Protect My Heart

Protect My Heart
Part 13



Ken dan Kim tiba di sebuah apartemen mewah yang terletak di lantai paling atas. Kim hanya berdiam diri di depan pintu dengan menggigiti kuku jari tangannya.


“Dag...dig...dug.” suara jantung Kim yang tak karuan.


Kim tidak tahu harus lakukan apa di apartemen Bosnya itu. Dia ingin sekali pulang ke apartemen Grece yang kebetulan berada satu gedung dengan milik Bosnya.

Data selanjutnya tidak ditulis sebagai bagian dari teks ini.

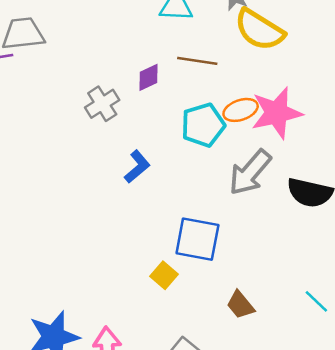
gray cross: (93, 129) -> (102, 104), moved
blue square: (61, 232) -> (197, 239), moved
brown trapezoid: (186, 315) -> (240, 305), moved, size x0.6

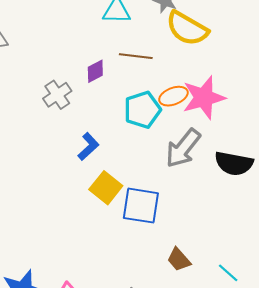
yellow square: (164, 275) -> (106, 188), moved, size x1.4
cyan line: (316, 301) -> (228, 273), moved

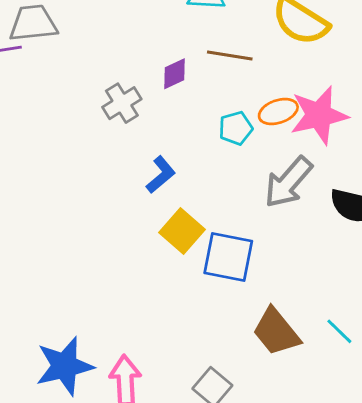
cyan pentagon: (142, 110) -> (236, 128), size x0.7
brown trapezoid: (179, 259) -> (276, 332), size x1.5
cyan line: (228, 273) -> (339, 331), moved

Kim memutar tubuhnya untuk membuka pintu untuk keluar dari apartemen itu, tetapi Bosnya itu menyadari jika dirinya hendak melarikan diri.


“Nona Kim, mau ke mana?” tanya Ken seraya mendekati Kim dan menariknya masuk ke dalam sebuah kamar.

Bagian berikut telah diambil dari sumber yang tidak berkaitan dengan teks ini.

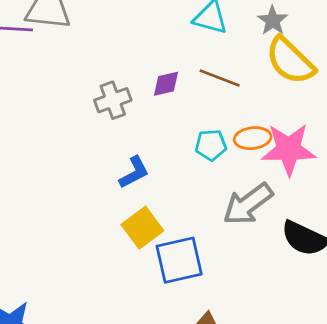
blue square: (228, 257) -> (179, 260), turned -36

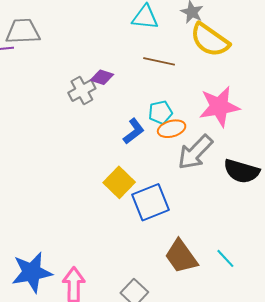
purple diamond: (166, 84) -> (102, 77), moved, turned 40
orange ellipse: (253, 138) -> (172, 129), moved
blue L-shape: (134, 172) -> (134, 131), moved

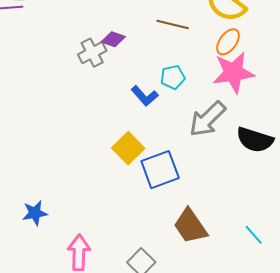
orange ellipse: (172, 129) -> (228, 42), moved, turned -40
blue L-shape: (134, 131) -> (145, 96), turned 84
cyan line: (225, 258) -> (254, 235), moved
blue star: (32, 272) -> (35, 213), moved, size x0.6

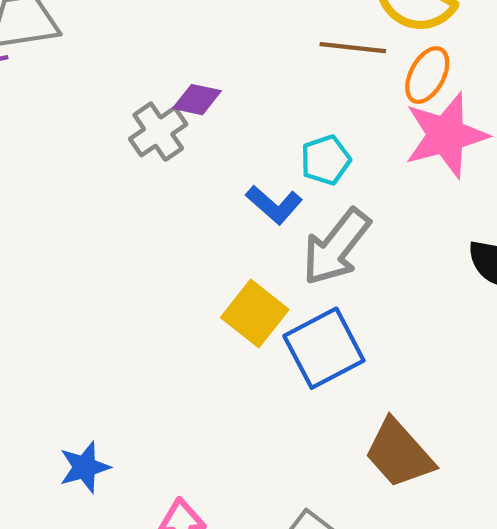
brown line: (173, 24) -> (353, 48), moved
gray arrow: (207, 119) -> (336, 247), moved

Kim semakin gugup, jantungnya semakin berdetak tak karuan. Apa yang terjadi pada dirinya adalah hal yang tidak wajar dan apa yang di lakukan Bosnya juga tidak wajar bagi Kim, apa yang terjadi pada malam ini adalah sebuah kesalahan besar.


“Tuan kenapa Anda melakukan ini padaku?” tanya Kim yang tidak mengerti.


“Kamu akan tetap di sini sampai kamu menuruti keinginanku.” Jawab Ken dengan datar tetapi terdengar emosional.


“Maksud Tuan berhenti bekerja di Klub malam?”


“Em..” Ken menganggukkan kepalanya.


“Sebenarnya Tuan tidak perlu lakukan semua ini, karena pada hari itu aku sudah dipecat dari sana.” Kata Kim yang sontak membuat Ken terdiam.


Ken tidak menjawab apa pun karena dia merasa malu dengan sikapnya sekarang. dia sadar jika dirinya bersikap berlebihan pada Kim karena sebuah alasan yang sepele. Ken tidak tahu kenapa dia bersikap seperti ini, dia sangat mengkhawatirkan Kim sehingga dia sangat sensitive jika menyangkut soal Kim.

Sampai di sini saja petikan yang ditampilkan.